Liquid AI, the MIT-born leader in efficient foundation models, and Brilliant Labs, a pioneer in open-source smart wearables, have announced a strategic agreement to integrate Liquid’s cutting-edge vision-language foundation models (LFMs) into Brilliant’s AI glasses products. Under this partnership, Brilliant will license both current and upcoming multimodal LFMs to enhance the scene-understanding capabilities of their wearable devices.
“At Liquid, we build efficient generative AI models that demonstrate the quality and reliability of models orders of magnitude larger.

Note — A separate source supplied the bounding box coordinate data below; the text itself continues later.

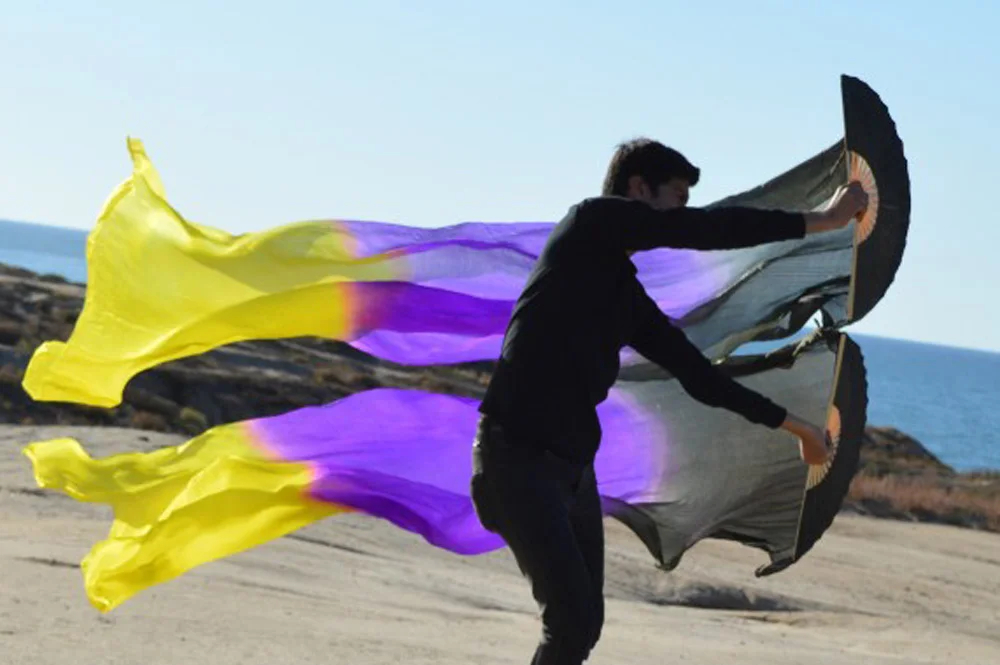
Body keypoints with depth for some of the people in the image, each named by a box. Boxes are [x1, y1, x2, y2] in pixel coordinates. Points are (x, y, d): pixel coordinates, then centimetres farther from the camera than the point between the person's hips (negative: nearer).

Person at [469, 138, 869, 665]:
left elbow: (698, 374, 26)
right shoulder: (591, 221, -5)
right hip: (518, 458, -9)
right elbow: (709, 230, -11)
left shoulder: (629, 298, 18)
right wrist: (821, 221, -5)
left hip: (575, 468, 9)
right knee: (573, 621, -17)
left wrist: (793, 425, 29)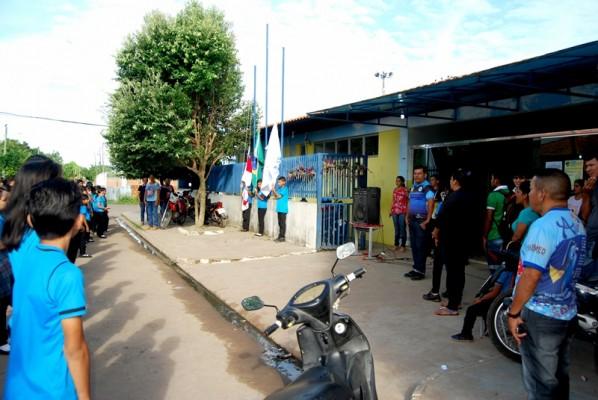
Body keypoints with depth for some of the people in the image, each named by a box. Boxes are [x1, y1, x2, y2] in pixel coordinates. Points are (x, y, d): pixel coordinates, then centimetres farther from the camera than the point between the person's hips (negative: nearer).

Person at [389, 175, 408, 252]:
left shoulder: (405, 190, -6)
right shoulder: (395, 190, 13)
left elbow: (408, 201, -8)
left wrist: (407, 212, -14)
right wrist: (391, 211, 15)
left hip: (402, 212, -6)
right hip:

Our commitment to delivering the highest quality AI solutions with the lowest energy footprint truly unlocks high-stakes use cases on any device,” said Ramin Hasani, co-founder and CEO of Liquid AI. “I strongly believe in glasses as a viable form factor for the future of hyper-personalized human-AI interaction. Brilliant Labs has been on the verge of building this future with their AI glasses products. We’re excited to bring our best-in-class, private, and efficient on-device LFMs to their customers.”
Liquid’s models will be embedded in Brilliant’s flagship products, including the Halo AI glasses. Brilliant Labs has emerged as a leading open-source platform for developers and creators worldwide, aiming to push the boundaries of wearable computing. Halo introduces pioneering features such as AI memory, real-time conversational AI, and Vibe Mode all delivered through a secure, open, and private platform. These innovations are redefining the smart wearables market and expanding the possibilities for end-users.
Also Read: Rokid Unveils World’s Lightest AI & AR Smart Glasses
“The future of computing must be open, private, and personal,” said Bobak Tavangar, CEO of Brilliant Labs. “These are core values we share with Liquid and their incredibly innovative foundation models are a perfect fit for Halo and Brilliant’s open source AI glasses platform. The speed and efficiency of LFM2-VL-450M enables us to build a whole new class of AI features atop our glasses hardware platform and we’re just getting started.”
LFM2-VL, the first series of vision-language foundation models from Liquid, supports both text and image inputs with variable resolutions. The model features a compact yet powerful vision encoder with 86 million parameters, built on a 350M LFM2 base model. Designed for real-time intelligence, it provides highly detailed, accurate, and creative scene descriptions from a camera sensor with millisecond latency on both CPUs and GPUs.